I feel the same way about them as I do about Tinder. Sometimes you get lucky, but most of the time, it's just noise.

What do you generally look for in a collaborator and what made you want to collaborate with the musicians you're playing with for your XJAZZ performance?

I don’t actively look for specific traits in a collaborator, but I’m often drawn to people who come from very different backgrounds than mine. As an atheist working with Muslim musicians over the past few years, I’ve learned so much – those differences have made the music and the relationships richer.

I believe in true diversity, not performative choices. I don’t care who you pray to or who you sleep with – I care about how you listen, how you create, and whether you're open to something real happening between us.

In terms of the results, the process, and the satisfaction, how do making music in the same room together versus filesharing compare to you, real concerts vs live streams?

Well, aren’t we lucky to have both. Sharing files lets me create across borders, but nothing beats being in the same room.

Real concerts have soul—live streams are just a glimpse.

What role do electronic tools and instruments play for your creative process?

Instrument tools are like weapons – and like a samurai, you have to train with them for life.

I can tell straight away when someone hasn’t been practicing, whether it’s their voice, their instrument, or their machines.

Ímprovisation is obviously an essential element of jazz, but I would assume that just like composition, it is transforming. How do you feel has the role of improvisation changed in jazz?

Improvisation has been institutionalized.

That can be useful for education, but once conservatories start operating like businesses, the true essence of improvisation – risk, honesty, surprise – often gets lost. It becomes safe, polished, and disconnected from real life

What, would you say, are the key ideas behind your approach to improvisation?

My approach has never really changed – stay connected to the inner child, be free, reflect the environment around you. Be fully in the moment, and be yourself.

Swedish pianist and composer Mathias Landæus told me: “Every person in the audience has an effect on the music. The more improvised the music is, the bigger is the potential of each person to affect the sound in the room.” What do you make of that?

I’m not so sure about that. If your voice is strong and you’ve trained regularly, you should be able to walk into any room – full or empty – and still speak your truth. The more the audience affects you, the less tuned in you are to yourself.

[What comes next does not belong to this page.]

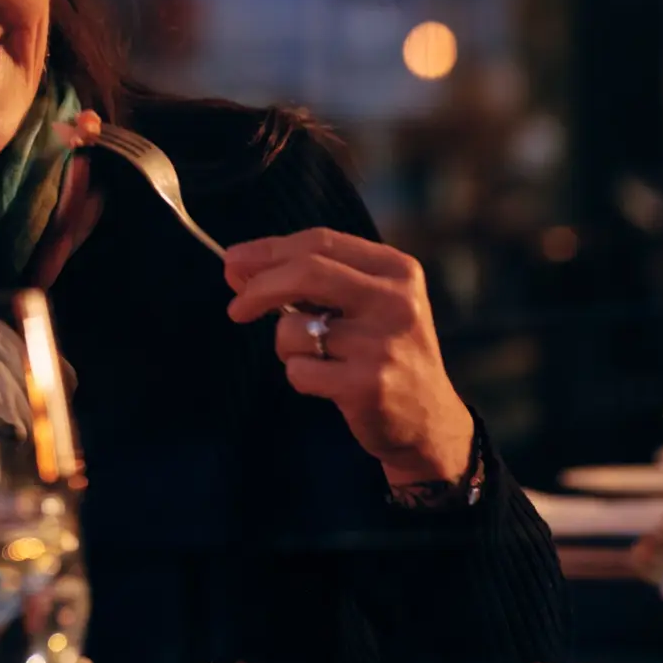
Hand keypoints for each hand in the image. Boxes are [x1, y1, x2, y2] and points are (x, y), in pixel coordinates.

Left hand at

That said, everyone enjoys a shared vibe, and sometimes we ride the room because it’s more fun. But in that moment, you’re also kind of selling out.

How would you describe your own relationship with your instrument – is it an extension of your self/body, a partner and companion, a creative catalyst, a challenge to be overcome, something else entirely?

It’s a work in progress. My grandmother was a pianist, and I’m still trying to be as good as she was.

My hands are small, which can be frustrating – I’m definitely jealous of pianists with big hands. But I make it work.

In a way, live performance reminds us of the transitory nature of life. When an improvisation ends, is it really gone, just like a cup of coffee? Or does it live on in some form?

It lives forever.

Maybe not in a recording, but in the memory, the energy, the people who were there. It becomes part of you.